Dr Michael Barnes, Reader in Bioinformatics, said:
"We are excited by the opportunity that IMIDBio-UK offers our research into inflammatory diseases like rheumatoid arthritis, lupus and psoriasis. We are struck by the similarities across these diseases, many share common symptoms like joint pain and often they are treated with the same drugs. By integrating patient data, imaging and multi-omics across these diseases, in a common format, in a common research environment, we will have a unique opportunity for discovery using machine learning and artificial intelligence algorithms. This could help us to select medicines that are best tailored to individual patients, it could also help us to identify new drug targets, existing drugs that could be repurposed to these disease and ultimately it could help us to identify the causes of these diseases so that patients can be treated earlier, possibly halting the course of the disease."
Professor Iain McInnes, Muirhead Chair of Medicine, said: “IMIDBio-UK is a unique opportunity to bring together the strengths of inflammation medicine from across the United Kingdom.

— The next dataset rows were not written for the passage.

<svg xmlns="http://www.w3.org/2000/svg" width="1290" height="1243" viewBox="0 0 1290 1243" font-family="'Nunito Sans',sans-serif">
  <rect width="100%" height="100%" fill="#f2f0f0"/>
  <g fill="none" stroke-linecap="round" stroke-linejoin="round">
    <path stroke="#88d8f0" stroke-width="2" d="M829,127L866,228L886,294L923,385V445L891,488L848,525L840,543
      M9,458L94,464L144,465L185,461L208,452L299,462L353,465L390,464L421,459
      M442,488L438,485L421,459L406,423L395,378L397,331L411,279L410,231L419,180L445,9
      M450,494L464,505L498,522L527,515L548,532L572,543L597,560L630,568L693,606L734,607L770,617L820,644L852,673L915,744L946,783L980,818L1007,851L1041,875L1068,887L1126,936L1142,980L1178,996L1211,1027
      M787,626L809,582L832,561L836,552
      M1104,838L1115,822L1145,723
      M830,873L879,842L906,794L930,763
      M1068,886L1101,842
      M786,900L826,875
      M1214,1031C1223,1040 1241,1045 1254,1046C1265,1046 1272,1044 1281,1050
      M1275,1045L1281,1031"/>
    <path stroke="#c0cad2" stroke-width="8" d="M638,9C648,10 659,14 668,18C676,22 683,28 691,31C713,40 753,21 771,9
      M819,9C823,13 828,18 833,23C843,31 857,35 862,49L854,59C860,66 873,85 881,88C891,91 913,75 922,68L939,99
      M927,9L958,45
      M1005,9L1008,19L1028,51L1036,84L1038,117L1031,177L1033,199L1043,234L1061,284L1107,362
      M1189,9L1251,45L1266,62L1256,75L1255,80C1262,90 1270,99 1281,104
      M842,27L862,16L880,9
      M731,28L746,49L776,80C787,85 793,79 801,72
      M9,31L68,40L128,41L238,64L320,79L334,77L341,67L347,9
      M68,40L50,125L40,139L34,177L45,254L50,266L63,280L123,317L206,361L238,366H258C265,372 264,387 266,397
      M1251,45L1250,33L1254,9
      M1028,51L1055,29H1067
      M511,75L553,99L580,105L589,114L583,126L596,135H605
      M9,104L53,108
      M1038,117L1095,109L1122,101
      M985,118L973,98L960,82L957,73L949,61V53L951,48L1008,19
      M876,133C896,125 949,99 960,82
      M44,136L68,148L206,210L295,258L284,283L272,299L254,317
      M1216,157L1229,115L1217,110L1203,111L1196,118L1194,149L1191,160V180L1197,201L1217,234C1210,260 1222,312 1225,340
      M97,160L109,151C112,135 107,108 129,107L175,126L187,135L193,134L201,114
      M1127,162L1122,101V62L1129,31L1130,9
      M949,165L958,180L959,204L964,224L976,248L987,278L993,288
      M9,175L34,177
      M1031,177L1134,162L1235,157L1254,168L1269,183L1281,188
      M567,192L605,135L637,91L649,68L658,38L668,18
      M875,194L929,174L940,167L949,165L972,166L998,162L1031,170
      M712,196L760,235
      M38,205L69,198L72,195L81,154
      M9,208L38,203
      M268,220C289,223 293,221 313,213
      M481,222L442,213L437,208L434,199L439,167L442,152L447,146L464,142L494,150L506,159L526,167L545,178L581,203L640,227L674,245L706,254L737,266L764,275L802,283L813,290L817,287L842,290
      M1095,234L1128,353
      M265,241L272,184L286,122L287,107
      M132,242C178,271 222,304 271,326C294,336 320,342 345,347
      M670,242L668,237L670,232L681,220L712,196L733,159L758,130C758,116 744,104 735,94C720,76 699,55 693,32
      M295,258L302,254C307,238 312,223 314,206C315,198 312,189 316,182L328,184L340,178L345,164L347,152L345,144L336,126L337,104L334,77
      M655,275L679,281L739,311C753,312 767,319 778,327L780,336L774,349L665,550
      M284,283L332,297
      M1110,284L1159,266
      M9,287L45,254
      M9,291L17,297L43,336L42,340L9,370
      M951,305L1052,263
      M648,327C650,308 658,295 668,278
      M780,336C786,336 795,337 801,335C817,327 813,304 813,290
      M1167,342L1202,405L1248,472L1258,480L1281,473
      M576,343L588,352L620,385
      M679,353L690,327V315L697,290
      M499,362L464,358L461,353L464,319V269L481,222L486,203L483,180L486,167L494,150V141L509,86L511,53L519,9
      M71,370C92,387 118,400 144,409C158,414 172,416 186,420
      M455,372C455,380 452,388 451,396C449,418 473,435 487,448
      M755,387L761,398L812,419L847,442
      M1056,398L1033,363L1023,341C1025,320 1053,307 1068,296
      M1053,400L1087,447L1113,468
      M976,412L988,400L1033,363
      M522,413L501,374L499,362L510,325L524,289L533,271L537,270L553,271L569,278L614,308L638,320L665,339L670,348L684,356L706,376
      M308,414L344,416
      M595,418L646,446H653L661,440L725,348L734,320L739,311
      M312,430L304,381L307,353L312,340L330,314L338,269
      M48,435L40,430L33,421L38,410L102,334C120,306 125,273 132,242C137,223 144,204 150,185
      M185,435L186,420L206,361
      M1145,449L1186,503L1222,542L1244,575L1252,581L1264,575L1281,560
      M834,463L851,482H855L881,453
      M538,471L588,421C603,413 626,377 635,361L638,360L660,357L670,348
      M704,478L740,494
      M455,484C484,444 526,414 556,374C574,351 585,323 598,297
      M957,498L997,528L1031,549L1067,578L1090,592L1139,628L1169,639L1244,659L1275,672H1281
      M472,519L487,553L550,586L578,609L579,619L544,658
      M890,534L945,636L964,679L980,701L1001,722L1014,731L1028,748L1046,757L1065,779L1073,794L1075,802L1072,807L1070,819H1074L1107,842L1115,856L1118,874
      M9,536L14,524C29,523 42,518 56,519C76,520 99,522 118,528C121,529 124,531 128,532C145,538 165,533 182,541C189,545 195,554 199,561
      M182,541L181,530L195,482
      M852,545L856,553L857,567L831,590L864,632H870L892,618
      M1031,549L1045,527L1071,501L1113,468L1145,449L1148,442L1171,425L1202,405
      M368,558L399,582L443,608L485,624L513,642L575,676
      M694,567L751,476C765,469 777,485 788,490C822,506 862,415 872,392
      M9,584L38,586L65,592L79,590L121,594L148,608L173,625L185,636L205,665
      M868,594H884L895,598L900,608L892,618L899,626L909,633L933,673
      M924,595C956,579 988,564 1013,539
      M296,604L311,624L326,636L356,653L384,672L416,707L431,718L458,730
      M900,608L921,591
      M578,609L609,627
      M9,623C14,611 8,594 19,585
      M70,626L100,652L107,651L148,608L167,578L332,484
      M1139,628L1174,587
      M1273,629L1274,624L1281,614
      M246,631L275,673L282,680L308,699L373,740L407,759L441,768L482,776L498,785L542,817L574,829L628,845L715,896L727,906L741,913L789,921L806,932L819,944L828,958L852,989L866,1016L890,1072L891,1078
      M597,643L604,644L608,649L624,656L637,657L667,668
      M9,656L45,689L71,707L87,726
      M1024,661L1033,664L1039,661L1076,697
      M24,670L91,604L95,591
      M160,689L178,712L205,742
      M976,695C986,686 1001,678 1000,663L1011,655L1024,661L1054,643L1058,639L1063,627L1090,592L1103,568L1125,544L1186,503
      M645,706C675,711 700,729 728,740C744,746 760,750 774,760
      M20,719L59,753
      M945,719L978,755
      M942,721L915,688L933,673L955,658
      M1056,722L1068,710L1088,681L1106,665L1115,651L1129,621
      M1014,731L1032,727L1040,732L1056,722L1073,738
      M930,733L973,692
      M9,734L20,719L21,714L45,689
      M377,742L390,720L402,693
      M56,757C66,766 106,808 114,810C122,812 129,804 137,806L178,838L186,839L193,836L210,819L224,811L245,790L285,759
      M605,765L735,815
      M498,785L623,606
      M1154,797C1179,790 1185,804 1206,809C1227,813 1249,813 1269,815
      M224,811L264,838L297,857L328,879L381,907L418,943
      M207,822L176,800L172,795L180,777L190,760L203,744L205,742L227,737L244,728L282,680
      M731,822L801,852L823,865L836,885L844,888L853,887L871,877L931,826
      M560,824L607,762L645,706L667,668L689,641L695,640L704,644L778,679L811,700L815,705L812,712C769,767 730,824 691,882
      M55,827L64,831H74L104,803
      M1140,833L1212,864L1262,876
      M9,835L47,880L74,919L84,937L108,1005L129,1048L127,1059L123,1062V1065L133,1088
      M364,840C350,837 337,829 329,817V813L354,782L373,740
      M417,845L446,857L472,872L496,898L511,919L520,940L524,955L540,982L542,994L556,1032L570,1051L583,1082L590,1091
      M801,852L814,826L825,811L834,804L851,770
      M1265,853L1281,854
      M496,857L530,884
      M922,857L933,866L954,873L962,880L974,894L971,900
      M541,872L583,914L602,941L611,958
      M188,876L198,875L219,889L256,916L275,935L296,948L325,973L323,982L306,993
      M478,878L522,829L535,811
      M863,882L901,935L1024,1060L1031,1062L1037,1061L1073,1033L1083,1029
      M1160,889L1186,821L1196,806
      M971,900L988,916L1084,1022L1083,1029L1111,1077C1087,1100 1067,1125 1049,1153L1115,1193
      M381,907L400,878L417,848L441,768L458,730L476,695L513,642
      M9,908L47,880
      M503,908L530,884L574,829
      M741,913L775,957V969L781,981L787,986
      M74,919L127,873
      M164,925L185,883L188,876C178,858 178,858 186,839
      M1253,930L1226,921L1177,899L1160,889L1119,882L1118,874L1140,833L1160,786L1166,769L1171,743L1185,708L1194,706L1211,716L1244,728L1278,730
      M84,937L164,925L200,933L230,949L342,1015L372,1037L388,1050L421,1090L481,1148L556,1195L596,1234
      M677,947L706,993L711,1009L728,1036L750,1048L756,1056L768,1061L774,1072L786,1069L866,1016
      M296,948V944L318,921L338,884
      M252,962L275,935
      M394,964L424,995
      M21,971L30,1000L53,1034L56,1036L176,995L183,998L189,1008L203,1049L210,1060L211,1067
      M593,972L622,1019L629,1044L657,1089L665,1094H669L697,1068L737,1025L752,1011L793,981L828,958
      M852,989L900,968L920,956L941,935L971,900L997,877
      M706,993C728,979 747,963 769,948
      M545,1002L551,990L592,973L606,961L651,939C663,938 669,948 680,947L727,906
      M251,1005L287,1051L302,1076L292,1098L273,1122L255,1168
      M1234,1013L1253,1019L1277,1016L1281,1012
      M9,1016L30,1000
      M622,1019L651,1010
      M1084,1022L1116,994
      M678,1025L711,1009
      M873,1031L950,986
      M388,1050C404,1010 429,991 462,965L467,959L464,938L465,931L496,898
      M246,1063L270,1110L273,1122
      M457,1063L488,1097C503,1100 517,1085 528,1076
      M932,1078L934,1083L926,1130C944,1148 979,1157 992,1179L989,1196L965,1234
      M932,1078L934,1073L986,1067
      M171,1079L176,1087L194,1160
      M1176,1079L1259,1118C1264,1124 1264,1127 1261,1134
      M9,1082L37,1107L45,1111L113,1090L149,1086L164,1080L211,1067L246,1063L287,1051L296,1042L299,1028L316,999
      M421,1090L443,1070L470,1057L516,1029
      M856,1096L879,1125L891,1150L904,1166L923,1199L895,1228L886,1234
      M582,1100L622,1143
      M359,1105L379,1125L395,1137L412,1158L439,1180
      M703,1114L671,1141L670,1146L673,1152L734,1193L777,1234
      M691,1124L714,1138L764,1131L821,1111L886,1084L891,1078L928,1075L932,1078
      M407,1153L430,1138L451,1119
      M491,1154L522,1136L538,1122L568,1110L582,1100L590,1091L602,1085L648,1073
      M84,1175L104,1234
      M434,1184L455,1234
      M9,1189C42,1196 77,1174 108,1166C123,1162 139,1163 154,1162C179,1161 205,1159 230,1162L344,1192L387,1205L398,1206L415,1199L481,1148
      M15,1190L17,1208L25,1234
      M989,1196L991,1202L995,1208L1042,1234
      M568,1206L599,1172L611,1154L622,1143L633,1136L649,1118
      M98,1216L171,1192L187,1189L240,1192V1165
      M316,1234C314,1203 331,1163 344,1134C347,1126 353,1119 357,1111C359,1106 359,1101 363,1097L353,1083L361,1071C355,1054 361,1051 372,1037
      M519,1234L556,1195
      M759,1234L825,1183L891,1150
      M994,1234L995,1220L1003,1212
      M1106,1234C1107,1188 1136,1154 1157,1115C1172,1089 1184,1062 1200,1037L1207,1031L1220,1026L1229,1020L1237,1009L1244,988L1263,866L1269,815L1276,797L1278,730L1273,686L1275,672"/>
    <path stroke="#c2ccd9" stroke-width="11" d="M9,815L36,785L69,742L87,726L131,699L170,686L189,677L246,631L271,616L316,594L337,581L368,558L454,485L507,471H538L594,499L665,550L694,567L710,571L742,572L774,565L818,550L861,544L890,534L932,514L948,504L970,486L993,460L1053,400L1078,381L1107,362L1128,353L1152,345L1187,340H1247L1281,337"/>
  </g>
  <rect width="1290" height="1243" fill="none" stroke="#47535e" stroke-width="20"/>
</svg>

“By working together we will learn from cohorts of patients with seemingly different conditions, such as psoriasis, arthritis, kidney and liver disease, and bring them together to shed new light on the specific causes of each condition individually, but also we hope to find common pathways that drive them collectively.

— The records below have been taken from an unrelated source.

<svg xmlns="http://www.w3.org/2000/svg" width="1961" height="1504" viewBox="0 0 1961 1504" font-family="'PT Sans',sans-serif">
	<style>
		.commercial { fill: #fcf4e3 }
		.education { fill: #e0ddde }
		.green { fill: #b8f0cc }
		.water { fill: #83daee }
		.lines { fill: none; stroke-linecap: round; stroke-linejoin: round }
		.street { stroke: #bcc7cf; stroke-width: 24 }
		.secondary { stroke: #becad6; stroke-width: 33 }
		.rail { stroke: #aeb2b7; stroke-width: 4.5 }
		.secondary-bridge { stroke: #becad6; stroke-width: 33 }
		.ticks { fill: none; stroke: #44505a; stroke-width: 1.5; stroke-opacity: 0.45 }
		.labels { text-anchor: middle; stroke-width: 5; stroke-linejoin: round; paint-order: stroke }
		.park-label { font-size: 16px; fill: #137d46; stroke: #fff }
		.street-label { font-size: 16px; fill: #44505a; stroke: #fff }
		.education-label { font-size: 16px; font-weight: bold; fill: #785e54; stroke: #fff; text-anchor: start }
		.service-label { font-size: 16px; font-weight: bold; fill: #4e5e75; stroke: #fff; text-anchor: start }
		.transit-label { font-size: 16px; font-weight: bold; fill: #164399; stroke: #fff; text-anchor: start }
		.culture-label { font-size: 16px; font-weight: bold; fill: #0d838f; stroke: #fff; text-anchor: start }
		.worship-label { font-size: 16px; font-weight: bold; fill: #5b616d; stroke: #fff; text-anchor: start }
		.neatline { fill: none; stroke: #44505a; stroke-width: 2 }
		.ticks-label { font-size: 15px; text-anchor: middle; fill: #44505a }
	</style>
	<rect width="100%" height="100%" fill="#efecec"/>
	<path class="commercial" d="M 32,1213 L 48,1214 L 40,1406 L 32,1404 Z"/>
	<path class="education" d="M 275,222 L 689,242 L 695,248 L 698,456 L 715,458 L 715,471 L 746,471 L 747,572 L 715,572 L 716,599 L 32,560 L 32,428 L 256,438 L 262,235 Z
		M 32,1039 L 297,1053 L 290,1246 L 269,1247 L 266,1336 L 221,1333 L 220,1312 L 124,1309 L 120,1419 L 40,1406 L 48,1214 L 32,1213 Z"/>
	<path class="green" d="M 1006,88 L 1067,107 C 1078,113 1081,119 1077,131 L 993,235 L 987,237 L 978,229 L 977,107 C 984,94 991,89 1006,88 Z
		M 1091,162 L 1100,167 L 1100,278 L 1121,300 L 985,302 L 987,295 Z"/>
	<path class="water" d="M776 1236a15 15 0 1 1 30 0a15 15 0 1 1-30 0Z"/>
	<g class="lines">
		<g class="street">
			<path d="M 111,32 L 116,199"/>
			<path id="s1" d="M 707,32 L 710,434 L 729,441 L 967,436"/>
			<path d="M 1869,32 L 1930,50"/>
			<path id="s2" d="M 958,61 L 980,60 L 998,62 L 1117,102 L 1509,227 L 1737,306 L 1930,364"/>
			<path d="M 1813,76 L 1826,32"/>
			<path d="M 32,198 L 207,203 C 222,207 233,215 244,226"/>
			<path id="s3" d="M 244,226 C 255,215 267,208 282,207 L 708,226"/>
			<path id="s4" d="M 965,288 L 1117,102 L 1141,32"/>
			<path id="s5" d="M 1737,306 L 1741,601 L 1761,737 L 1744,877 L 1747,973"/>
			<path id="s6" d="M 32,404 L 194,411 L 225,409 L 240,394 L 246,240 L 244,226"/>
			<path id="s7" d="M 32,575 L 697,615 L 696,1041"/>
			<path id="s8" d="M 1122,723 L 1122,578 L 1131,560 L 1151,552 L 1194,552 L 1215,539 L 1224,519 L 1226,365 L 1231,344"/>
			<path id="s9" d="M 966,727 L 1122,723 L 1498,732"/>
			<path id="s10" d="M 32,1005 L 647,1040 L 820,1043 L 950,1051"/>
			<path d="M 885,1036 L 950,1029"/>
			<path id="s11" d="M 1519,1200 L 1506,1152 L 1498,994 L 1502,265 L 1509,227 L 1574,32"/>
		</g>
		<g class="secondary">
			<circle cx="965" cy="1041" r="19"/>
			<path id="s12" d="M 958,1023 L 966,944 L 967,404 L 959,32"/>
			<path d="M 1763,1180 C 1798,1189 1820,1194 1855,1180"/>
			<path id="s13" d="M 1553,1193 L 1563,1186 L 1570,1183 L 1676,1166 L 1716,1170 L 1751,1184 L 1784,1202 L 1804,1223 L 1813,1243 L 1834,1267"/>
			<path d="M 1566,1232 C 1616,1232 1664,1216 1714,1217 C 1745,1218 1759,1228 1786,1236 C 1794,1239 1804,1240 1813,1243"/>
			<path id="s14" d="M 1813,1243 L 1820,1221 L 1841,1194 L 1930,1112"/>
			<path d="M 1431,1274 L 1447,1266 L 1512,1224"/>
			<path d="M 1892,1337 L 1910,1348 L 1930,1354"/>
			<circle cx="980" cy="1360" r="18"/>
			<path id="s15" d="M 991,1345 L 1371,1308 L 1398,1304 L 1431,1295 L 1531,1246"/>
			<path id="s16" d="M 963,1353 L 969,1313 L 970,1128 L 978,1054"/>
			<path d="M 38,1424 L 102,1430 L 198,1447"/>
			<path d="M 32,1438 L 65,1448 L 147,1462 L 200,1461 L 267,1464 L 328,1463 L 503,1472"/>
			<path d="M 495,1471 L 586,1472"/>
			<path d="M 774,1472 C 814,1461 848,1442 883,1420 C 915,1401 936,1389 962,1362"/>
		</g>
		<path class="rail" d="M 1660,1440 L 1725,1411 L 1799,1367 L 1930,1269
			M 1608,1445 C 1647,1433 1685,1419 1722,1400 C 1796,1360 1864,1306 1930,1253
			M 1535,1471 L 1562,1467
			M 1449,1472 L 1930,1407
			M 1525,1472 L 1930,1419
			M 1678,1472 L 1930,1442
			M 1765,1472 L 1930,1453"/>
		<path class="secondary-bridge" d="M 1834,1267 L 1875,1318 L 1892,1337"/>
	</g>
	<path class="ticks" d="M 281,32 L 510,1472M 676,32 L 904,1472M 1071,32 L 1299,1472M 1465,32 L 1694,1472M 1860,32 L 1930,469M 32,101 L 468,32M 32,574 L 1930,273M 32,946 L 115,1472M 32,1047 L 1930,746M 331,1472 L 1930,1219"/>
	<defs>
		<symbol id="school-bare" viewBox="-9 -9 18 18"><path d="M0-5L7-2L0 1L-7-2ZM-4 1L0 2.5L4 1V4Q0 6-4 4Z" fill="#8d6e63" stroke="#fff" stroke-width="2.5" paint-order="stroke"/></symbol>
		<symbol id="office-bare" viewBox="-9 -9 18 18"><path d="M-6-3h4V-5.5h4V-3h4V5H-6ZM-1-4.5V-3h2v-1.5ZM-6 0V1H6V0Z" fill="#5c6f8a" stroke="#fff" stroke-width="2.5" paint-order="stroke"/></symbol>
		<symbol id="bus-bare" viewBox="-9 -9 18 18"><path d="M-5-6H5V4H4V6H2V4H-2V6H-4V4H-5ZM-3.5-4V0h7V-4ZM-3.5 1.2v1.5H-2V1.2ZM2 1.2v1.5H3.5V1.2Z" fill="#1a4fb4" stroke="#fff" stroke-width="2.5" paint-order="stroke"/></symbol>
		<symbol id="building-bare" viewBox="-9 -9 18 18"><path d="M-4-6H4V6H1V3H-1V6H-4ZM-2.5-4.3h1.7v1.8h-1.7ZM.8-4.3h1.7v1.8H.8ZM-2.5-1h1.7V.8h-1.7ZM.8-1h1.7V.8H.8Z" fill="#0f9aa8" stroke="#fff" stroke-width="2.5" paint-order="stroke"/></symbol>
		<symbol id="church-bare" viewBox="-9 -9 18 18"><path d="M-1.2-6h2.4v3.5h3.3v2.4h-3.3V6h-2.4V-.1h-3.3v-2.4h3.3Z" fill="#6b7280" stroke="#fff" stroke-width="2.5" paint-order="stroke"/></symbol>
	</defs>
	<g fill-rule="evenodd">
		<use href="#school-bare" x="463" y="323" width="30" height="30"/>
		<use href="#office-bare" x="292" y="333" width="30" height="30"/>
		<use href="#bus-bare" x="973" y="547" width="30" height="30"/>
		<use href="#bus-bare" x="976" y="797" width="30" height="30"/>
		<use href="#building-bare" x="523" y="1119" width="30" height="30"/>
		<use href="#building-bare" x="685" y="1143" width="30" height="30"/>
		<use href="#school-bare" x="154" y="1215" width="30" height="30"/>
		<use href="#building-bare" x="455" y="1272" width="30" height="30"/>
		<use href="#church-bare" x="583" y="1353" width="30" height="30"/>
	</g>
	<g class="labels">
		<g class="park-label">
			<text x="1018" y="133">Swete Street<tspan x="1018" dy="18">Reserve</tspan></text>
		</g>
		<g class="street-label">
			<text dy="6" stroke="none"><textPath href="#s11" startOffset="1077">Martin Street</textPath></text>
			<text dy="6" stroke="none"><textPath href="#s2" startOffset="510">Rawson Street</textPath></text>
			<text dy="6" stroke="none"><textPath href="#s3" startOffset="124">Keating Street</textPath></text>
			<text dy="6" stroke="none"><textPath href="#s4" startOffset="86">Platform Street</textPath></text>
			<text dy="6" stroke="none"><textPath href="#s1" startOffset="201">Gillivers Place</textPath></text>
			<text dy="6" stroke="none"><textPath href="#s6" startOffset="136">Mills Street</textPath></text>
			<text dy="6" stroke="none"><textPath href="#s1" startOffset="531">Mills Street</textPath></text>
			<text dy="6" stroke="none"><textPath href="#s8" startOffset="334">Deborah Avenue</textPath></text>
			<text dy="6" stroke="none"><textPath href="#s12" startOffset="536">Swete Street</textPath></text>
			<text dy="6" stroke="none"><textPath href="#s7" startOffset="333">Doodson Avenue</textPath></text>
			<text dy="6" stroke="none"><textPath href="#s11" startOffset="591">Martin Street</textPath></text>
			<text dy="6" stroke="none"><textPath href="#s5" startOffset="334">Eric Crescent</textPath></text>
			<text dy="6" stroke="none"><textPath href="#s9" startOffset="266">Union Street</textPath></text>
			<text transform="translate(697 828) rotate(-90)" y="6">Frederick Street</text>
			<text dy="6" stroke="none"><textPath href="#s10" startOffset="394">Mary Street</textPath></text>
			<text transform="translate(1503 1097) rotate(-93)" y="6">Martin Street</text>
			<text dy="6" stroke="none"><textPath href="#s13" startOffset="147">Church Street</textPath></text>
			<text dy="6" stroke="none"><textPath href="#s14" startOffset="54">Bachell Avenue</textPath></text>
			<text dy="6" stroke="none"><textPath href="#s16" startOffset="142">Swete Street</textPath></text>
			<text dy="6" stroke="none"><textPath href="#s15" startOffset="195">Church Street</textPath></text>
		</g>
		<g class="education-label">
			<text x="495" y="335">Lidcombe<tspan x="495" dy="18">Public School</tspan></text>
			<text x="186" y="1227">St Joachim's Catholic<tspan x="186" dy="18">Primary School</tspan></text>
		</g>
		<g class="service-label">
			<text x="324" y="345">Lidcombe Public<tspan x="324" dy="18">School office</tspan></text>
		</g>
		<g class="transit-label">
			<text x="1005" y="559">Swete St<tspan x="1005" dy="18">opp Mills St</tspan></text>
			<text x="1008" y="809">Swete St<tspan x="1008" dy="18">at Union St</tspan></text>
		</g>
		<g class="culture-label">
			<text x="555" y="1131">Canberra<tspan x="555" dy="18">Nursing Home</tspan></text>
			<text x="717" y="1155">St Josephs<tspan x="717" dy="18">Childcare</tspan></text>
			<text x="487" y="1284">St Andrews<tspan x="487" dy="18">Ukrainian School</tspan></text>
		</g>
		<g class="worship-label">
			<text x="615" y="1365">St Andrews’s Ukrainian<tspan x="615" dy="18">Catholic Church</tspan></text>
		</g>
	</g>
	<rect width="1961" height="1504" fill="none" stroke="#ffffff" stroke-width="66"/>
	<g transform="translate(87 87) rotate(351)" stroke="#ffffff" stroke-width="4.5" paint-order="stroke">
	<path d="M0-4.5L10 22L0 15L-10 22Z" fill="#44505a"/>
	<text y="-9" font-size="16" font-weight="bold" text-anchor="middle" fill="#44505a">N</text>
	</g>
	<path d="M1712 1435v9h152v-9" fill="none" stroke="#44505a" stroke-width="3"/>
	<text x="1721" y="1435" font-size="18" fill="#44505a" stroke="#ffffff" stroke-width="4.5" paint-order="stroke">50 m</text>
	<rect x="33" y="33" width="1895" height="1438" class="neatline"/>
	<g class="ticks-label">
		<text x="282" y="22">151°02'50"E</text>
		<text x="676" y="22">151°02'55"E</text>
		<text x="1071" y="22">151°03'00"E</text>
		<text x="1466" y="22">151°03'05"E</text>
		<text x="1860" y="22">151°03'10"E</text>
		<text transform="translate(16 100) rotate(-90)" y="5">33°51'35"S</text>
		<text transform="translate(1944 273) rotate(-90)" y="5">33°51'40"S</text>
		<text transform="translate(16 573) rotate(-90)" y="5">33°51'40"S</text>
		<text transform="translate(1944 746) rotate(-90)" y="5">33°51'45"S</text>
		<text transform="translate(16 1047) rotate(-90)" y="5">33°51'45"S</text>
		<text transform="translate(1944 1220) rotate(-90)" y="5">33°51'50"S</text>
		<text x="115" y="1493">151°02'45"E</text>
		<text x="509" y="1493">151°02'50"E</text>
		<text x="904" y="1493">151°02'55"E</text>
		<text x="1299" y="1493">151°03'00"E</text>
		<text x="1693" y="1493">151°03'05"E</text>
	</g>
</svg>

“Using this knowledge in future we will be able to seek new medicines, and importantly, by applying the principles of precision medicine, we will be able to use these new medicines in the right person, at the right time, and at the right dose.”
The IMIDs are clinically diverse, variously targeting the skin, joints, or kidneys, but share some common genetic features, environmental triggers and inflammatory mechanisms. Since the 1990s, drugs and improved treatment strategies have revolutionised the treatment of a significant proportion of people with some IMIDs. However some IMIDs have not really progressed and even in those in which advances are notable, many patients do not yet respond to treatment or lose their responses over time.
Until now, most IMID collections of data have been specific to only one disease, leading to a narrow approach to the broader inflammation medicine field.
Researchers hope that this project will enable wider, safer use of biologics and new medicines across the IMID spectrum. By bringing together samples and comparing data and clinical practice, it will optimise clinical pathways for common IMIDs, and provide much needed insight into biologic use in rarer or poorly characterised IMIDs, ultimately delivering patient benefit and health care savings.